The US has 460 AGM-129 Advanced Cruise Missiles (ACMs) with a W80 nuclear warhead (5KT or 150KT selectable yield) for B-52 Stratofortress (B-52H) external carriage. Also there are ca. 350 sea-launched cruise missiles with the same nuclear warhead. The range of the missile is 3000 km. They all remain in storage.
The SSM-N-8 Regulus was also designed for a nuclear warhead.
See also:
Russia has Kh-55SM cruise missiles, with similar to US AGM-129 range of 3000 km, but are able to carry more powerful warhead of 200 kt.
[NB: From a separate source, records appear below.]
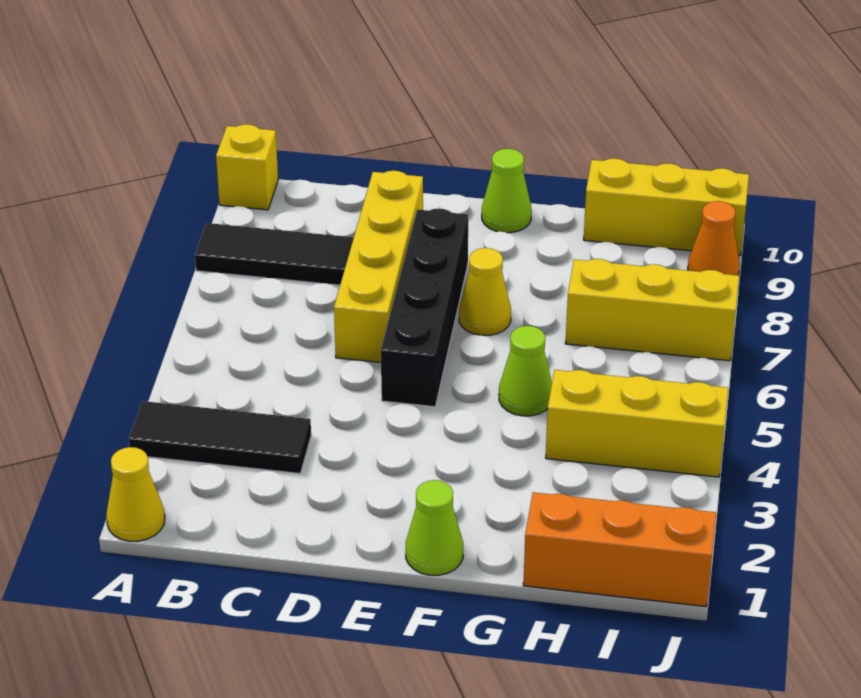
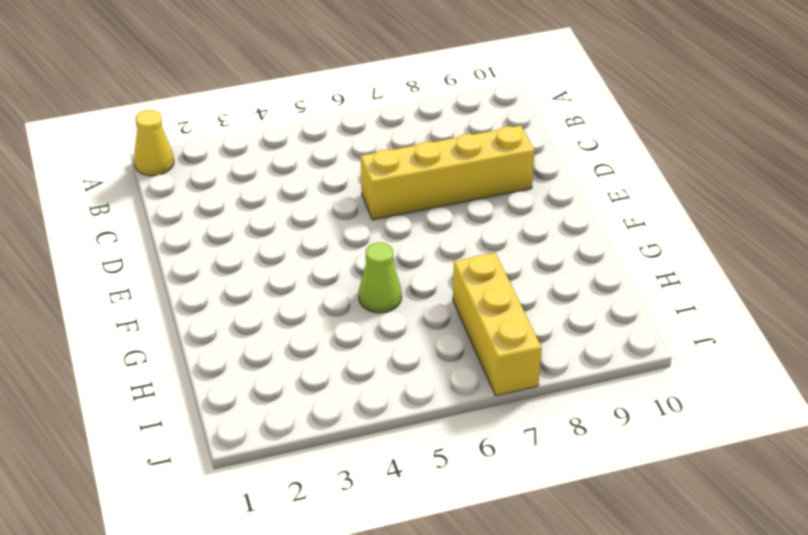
none -> black tile A3:C3 level 1
none -> black tile A8:C8 level 1
none -> yellow brick A10 level 1

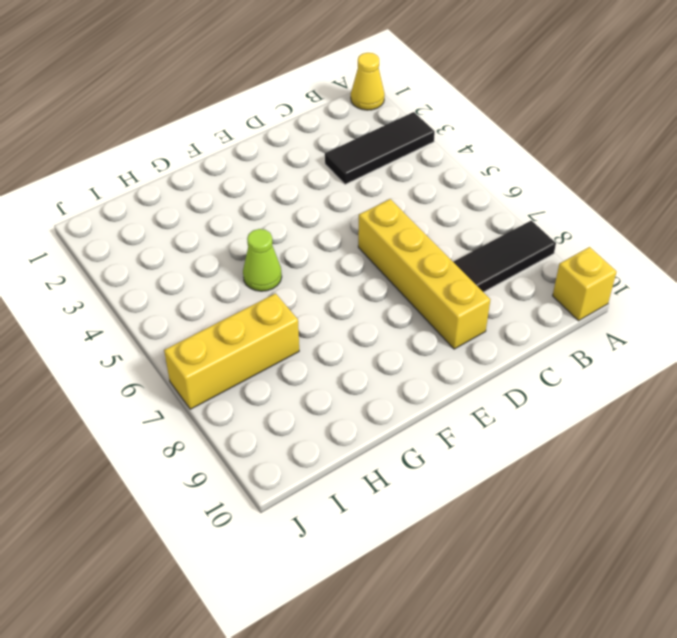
none -> black brick E5:E8 level 1
none -> lime cone F1 level 1
none -> yellow cone F7 level 1

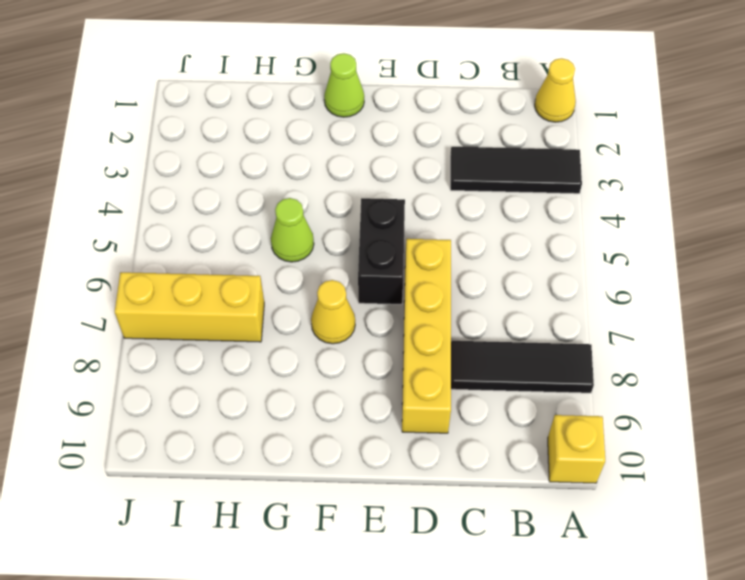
black brick E5:E6 level 1 -> black brick E5:E8 level 1
none -> lime cone F10 level 1
none -> orange brick H1:J1 level 1
none -> yellow brick H4:J4 level 1

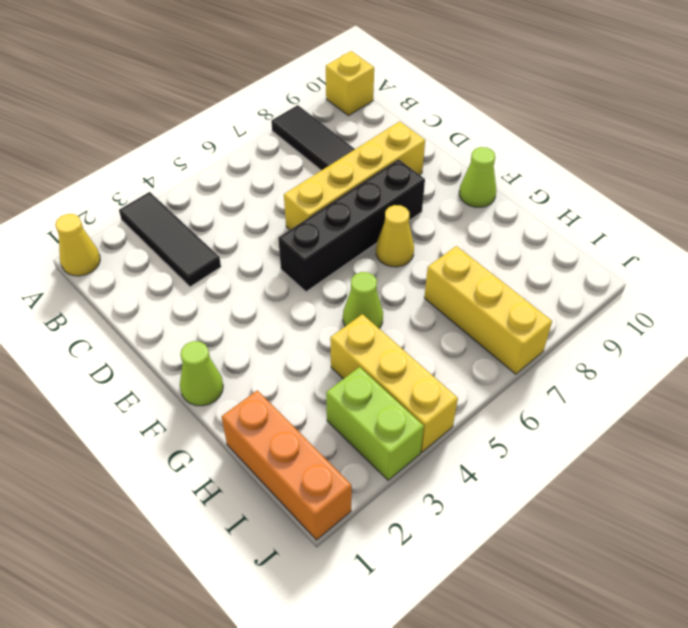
lime brick I3:J3 level 1 -> none
none -> yellow brick H10:J10 level 1
none -> orange cone J9 level 1

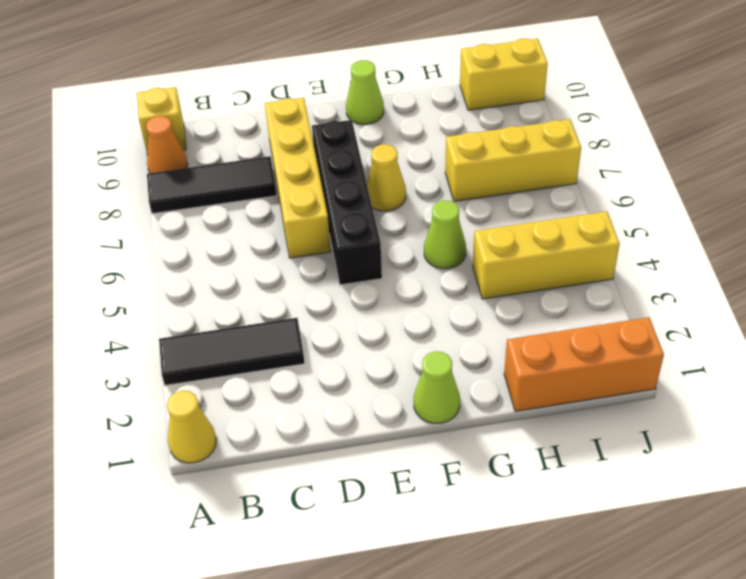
orange cone A9 level 1 -> orange cone J9 level 1
yellow brick I10:J10 level 1 -> yellow brick H10:J10 level 1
Cruise missiles are among the most expensive of single-use weapons, up to several million dollars apiece. One consequence of this is that its users face difficult choices in targeting, to avoid expending the missiles on targets of low value. For instance, Operation Enduring Freedom, the United States struck targets of very low monetary value with cruise missiles, which led many to question the efficiency of the weapon. However, proponents of the cruise missile counter that the same counterargument applies to cruise missiles as to other types of UAVs. That is, cruise missiles are still cheaper than human pilots when total training and infrastructure costs are taken into account[citation needed], not to mention the intrinsic value that the military forces would likely place on a human pilot's life.